If the data from this story is accurate, half of American adults suffer from “pre-diabetes” or diabetes. And this is a major factor in healthcare costs and overall well-being of our population.
My take: or
Two things that are wrong with this article
A) “Pre-diabetes” is not a diagnosis.
Pre-diabetes often has no symptoms; it’s found through blood tests. But most of the time it remains undiagnosed. The CDC says about 10% of the 86 million afflicted adults know they have it.
Of course it’s undiagnosed. It’s NOT a diseases. Pre-disease is not a disease. I should know, I’ve had pre-cancer. You know what a doctor will prescribe and tell you when you have a pre-disease? Not much. There’s only so much they can do and say in the pre-disease phase. The pre-disease phase is entirely upon the patient to control or alter. I’d argue that most people are in some pre-disease phase. And of course they don’t recognize it as a problem because it’s not acute enough.

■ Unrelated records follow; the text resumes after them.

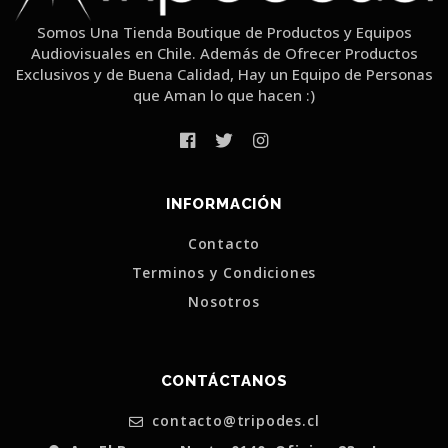
Somos Una Tienda Boutique de Productos y Equipos
Audiovisuales en Chile. Además de Ofrecer Productos
Exclusivos y de Buena Calidad, Hay un Equipo de Personas
que Aman lo que hacen :)
INFORMACIÓN
Contacto
Terminos y Condiciones
Nosotros
CONTÁCTANOS
contacto@tripodes.cl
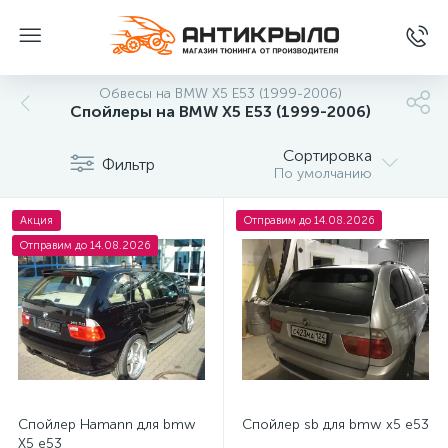
Обвесы на BMW X5 E53 (1999-2006)
Спойлеры на BMW X5 E53 (1999-2006)
Сортировка
Фильтр
По умолчанию
Акция
Отправим до 14.08.2026
Отправим до 14.08.2026
Спойлер Hamann для bmw
Спойлер sb для bmw x5 e53
X5 e53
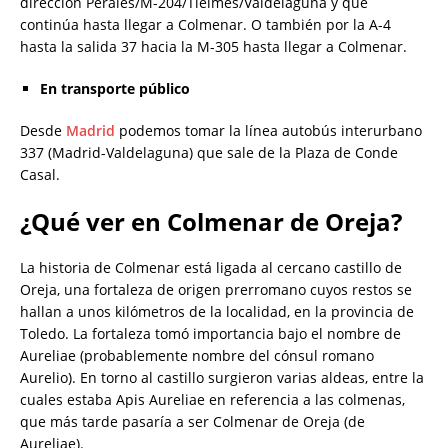
dirección Perales/M-204/Tielmes/Valdelaguna y que
continúa hasta llegar a Colmenar. O también por la A-4
hasta la salida 37 hacia la M-305 hasta llegar a Colmenar.
En transporte público
Desde
Madrid
podemos tomar la línea autobús interurbano
337 (Madrid-Valdelaguna) que sale de la Plaza de Conde
Casal.
¿Qué ver en Colmenar de Oreja?
La historia de Colmenar está ligada al cercano castillo de
Oreja, una fortaleza de origen prerromano cuyos restos se
hallan a unos kilómetros de la localidad, en la provincia de
Toledo. La fortaleza tomó importancia bajo el nombre de
Aureliae (probablemente nombre del cónsul romano
Aurelio). En torno al castillo surgieron varias aldeas, entre la
cuales estaba Apis Aureliae en referencia a las colmenas,
que más tarde pasaría a ser Colmenar de Oreja (de
Aureliae).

B) The conclusion paragraph completely negates the hero of the story.
The hero is Miss Tabatha Jordan. She’s someone who recognized her propensity for diabetes, made the conscious decisions to change her life and health outcomes and is succeeding in beating the odds. Her story should be the point of this article. But the reporter apparently didn’t think so – or given the benefit of the doubt – didn’t realize that her summary comment is in direct contradiction with what should be the takeaway point.

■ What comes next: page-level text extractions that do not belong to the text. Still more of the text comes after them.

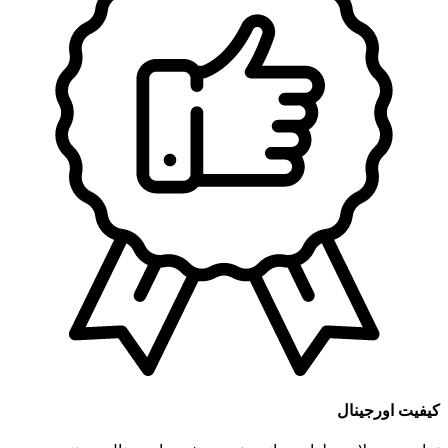
کیفیت اورجینال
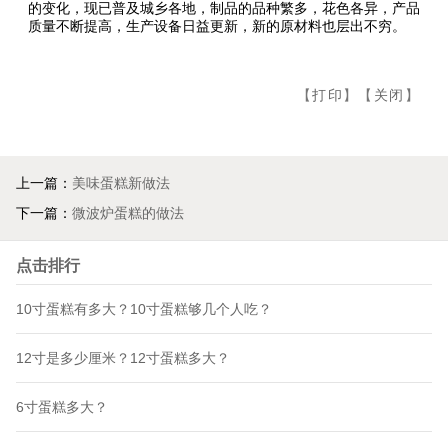
的变化，现已普及城乡各地，制品的品种繁多，花色各异，产品
质量不断提高，生产设备日益更新，新的原材料也层出不穷。
【
打印
】【
关闭
】
上一篇：
美味蛋糕新做法
下一篇：
微波炉蛋糕的做法
点击排行
10寸蛋糕有多大？10寸蛋糕够几个人吃？
12寸是多少厘米？12寸蛋糕多大？
6寸蛋糕多大？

“What we are heading toward is much higher health care costs and much more disability,” said Sathya Krishnasamy, an endocrinologist with University of Louisville Physicians. “We need to make major, drastic changes as a community and as a nation.”
Quote: We need to make major, drastic changes as a community and as a nation.

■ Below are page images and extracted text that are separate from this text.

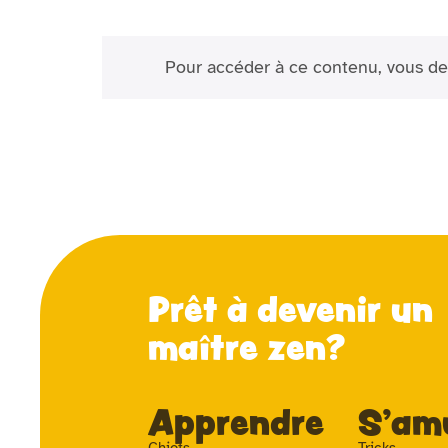
Pour accéder à ce contenu, vous de
Prêt à devenir un
maître zen?
Apprendre
S'am
Chiots
Tricks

That sentence is what’s wrong with America.
Here’s an actual, true and powerful story of someone who solved their own problems and it is reduced to a mere anecdote of what someone who is smarter than you thinks should happen.
Am I reading too much into this? Maybe.
But for once, for ONCE, I would love it if an expert in a medical field quoted in one of these articles said what most doctors and care providers actually think: the patient needs to put down the Twinky and go for a walk!!
That may be a little crass and harsh. Let me rephrase: the patient needs to be their own health advocate. (And let’s be real, if a doctor said that to a reporter, it would certainly get printed, and then that doctor would be open to a host of law suits!)
No amount of genetic inheritance, medicine, surgery, acupuncture, psychotherapy, or even education is as powerful as an individual’s determination to be healthy and vibrant. Nothing. Until a person becomes determined to improve their own life, they will only get so far on the road to health.
Why this matters:
This article paints a bleak picture: HALF of adults will have a chronic and debilitating disease. Sure there are occasional success stories. But the country as a whole needs to change.
It may not be wrong to say that society needs to change, but it’s certainly a useless and potentially dangerous thing to focus on trying to get society to change instead of an individual. This underlying theme that only collectively is change important is wrong, impractical and yes, dangerous.
Wrong because when change can happens, it typically happens one mind, one heart at a time.
Impractical because we are not very good at consensus.
Dangerous because it is too easy to place blame and burden on someone else rather than on one’s self – therefore enforcing punishment on someone other than one’s self.
This article, which vaguely, delicately implies that the solution to a growing health problem does not reside within the individual but rather with the broader society is part of the problem. With the implication that someone should do something instead of directly saying “you should do something” means many people never will do anything.